As well as entering the pantheon of Dublin 'characters', Fields was also a hugely important, if inadvertent, archivist of the city's life. During his fifty-year career as a street photographer from the 1930s to the 1980s he took at least 182,500 photographs – but probably many more – capturing the changing nature of the city and its people. 'Field's photographs chart the huge changes in the city as they passed before him, people in everything from dapper suits to mini-skirts, mohawks to mullets: meeting first loves or proudly showing off firstborns while in the background, the world changed. Nelson's Pillar disappeared; the golden arches of McDonalds materialised' (Ailin Quinlan, Irish Examiner, 21 October 2017). He also photographed many famous people who traversed O'Connell Bridge or Street including actors Noel Purcell (qv), Gene Tierney, Bing Crosby and Margaret Rutherford, writer Brendan Behan (qv), boxer Jack Doyle (qv) and even a seven-year-old George Harrison.

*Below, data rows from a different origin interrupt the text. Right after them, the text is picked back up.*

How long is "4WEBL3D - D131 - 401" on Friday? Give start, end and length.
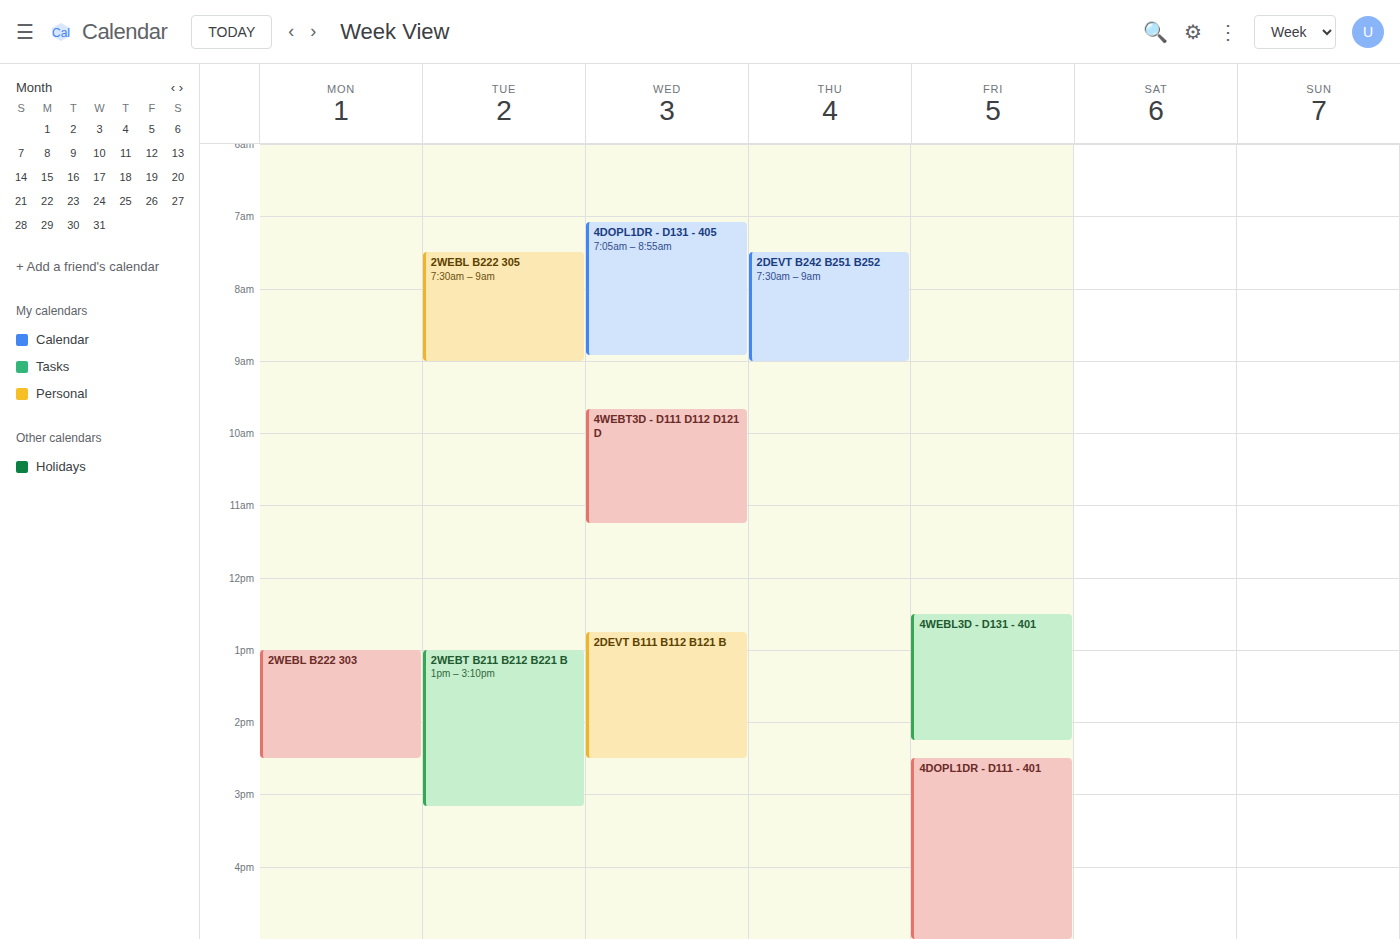
12:30 PM to 2:15 PM, 1 hour 45 minutes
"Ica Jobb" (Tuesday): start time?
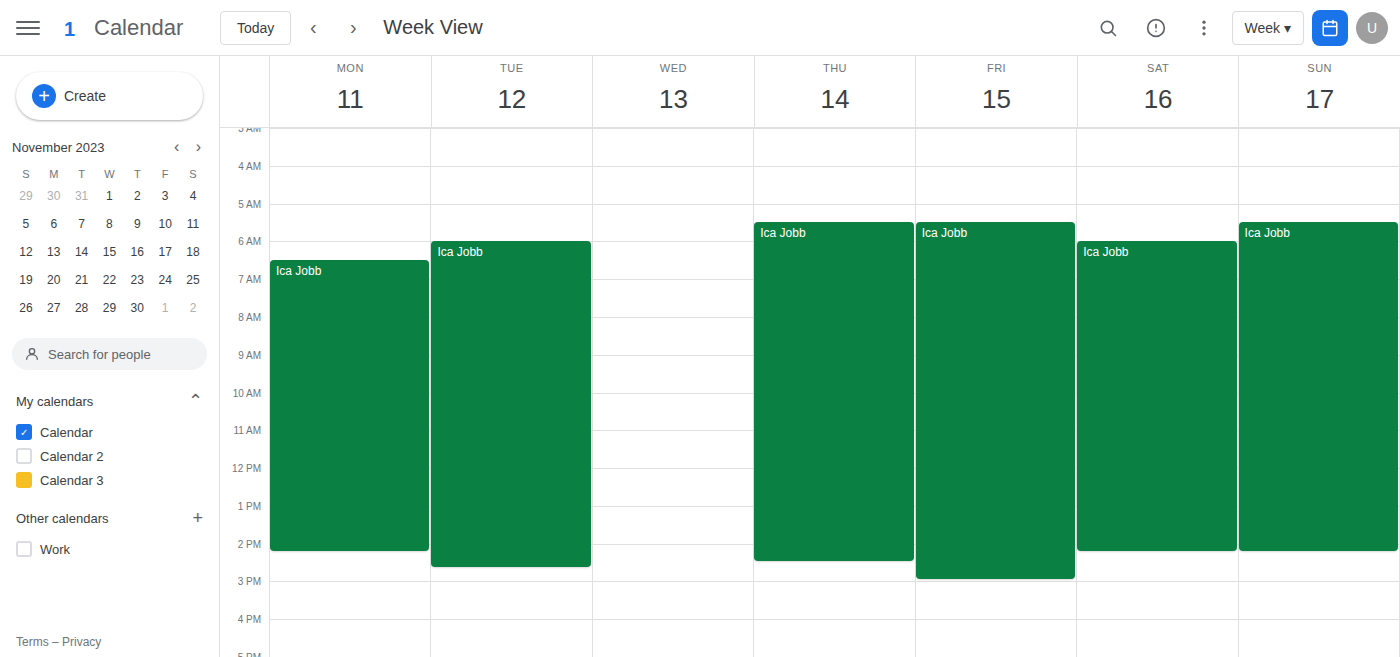
6:00 AM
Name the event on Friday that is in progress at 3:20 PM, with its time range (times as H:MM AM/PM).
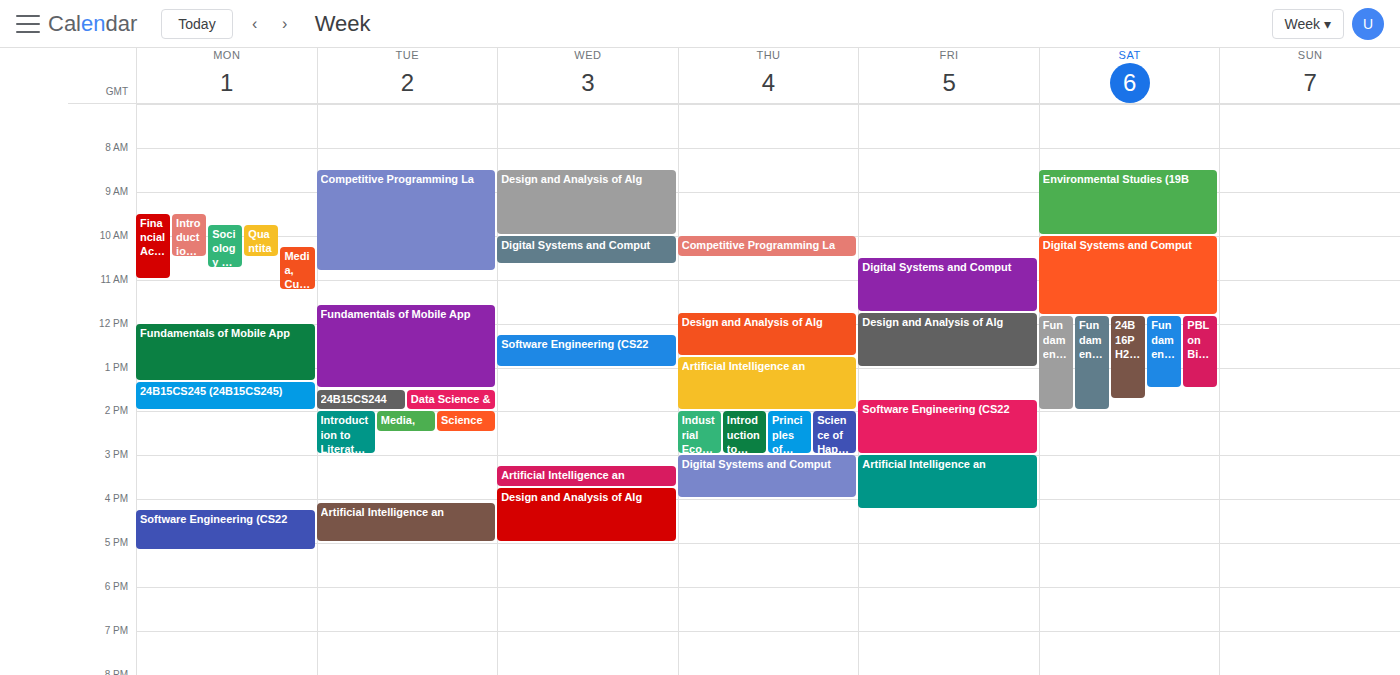
"Artificial Intelligence an", 3:00 PM to 4:15 PM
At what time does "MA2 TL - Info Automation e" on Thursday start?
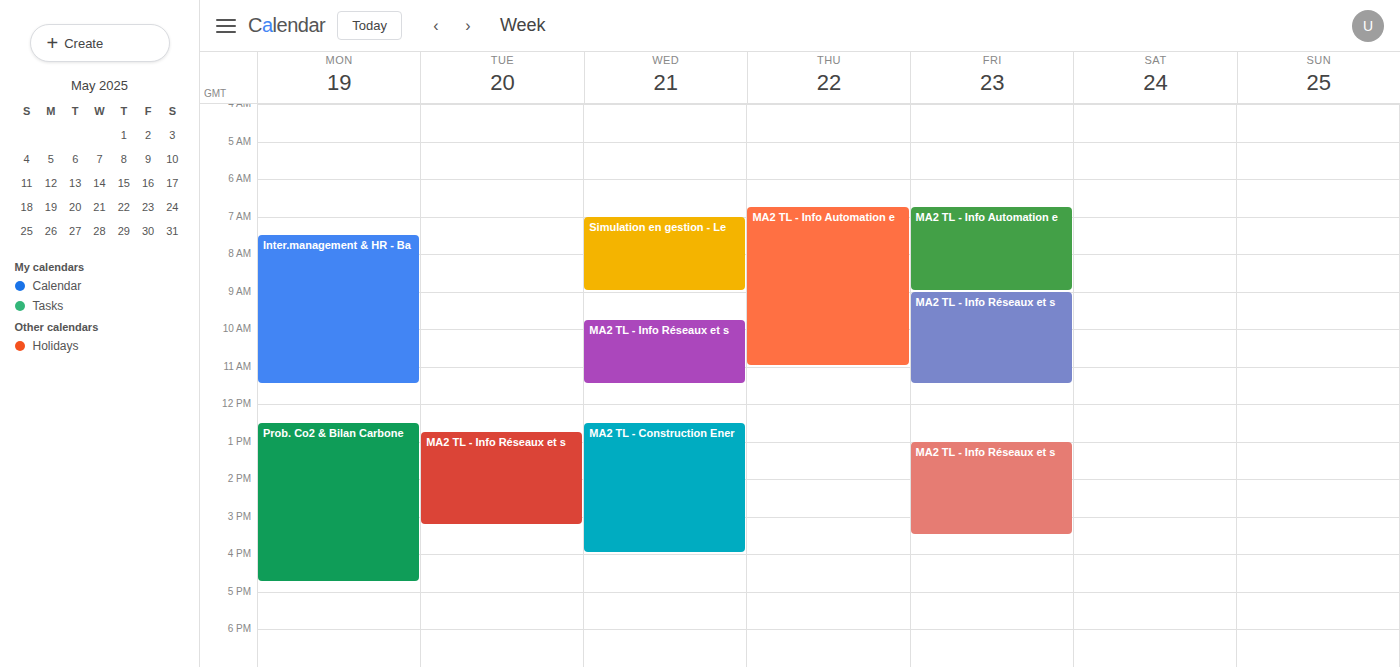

Fields did not keep any negatives or copies of his images. Therefore the archive exists primarily in homes across Ireland and the wider world. To bring at least some of the images together, the 'Man on bridge' multimedia project was launched on the Late late show on RTÉ in March 2014, asking people to submit their Fields photographs to be archived. It culminated in the release of a book of 250 images and an exhibition of 3,400 photographs at Dublin's Gallery of Photography later that year. A documentary also titled Man on bridge was broadcast on RTÉ on 28 December 2014, providing an intimate portrait of Fields's family life, as well as spotlighting moments in his long career as a street photographer. A further book, Man on the bridge: more photos by Arthur Fields was published in 2017, when the archive had reached some 6,000 photographs.